Na reserva natural de Miraflor, no norte de Nicarágua, ficamos com uma família da comunidade de Sontule. São plantadores de café biológico, pequenos produtores organizados numa cooperativa. (mais info aqui)
O pai da família Don Adolfo, conta-nos um pouco da sua história que está ligada á história da Nicarágua. Este país viveu, tal como Portugal, mais de 40 anos debaixo de ditadura. A ditadura da família Somoza protegia os seus próprios interesses e a elite latifundiária. Adolfo conta-nos que não pude gozar a sua juventude. Sem direito a estudar e perseguidos pela Guarda Nacional, polícia da ditadura, os jovens decidiram pegar em armas para pôr fim à opressão. A revolução aconteceu em 1979 mas a contra-revolução, apoiada pelos EUA e as suas ideias anti-comunistas, provocou uma guerra civil que durou mais de 10 anos. Adolfo lutou pela liberdade durante esse tempo.
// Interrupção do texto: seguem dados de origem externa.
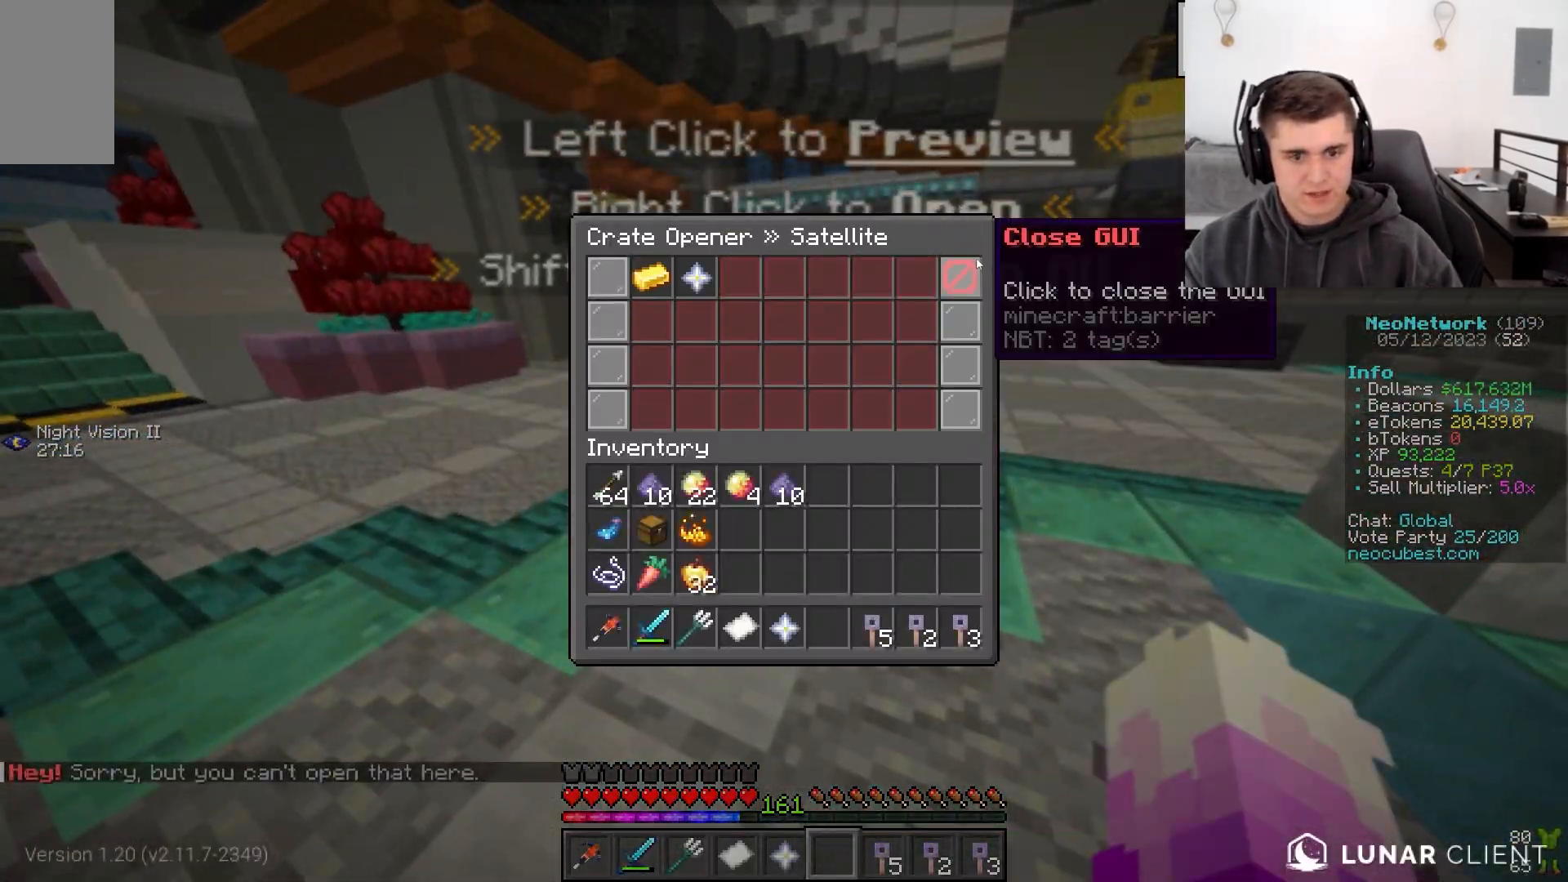
{"keys": ["d"], "mouse": []}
Após a revolução, os latifundiários fugiram do país e o governo entregou as terras ao camponeses. Cada um ficou com a sua parcela, mas a com contra partida que trabalhassem em cooperativas. Doña Marta, a mãe da família, conta-nos que nos anos 80 receberam equipas da Alemanha, Holanda e Inglaterra para ajudar nas colheitas de café. Desde então a cooperação internacional tem se mantido. E esta comunidade tem-se desenvolvido com o selo do comércio justo e café biológico.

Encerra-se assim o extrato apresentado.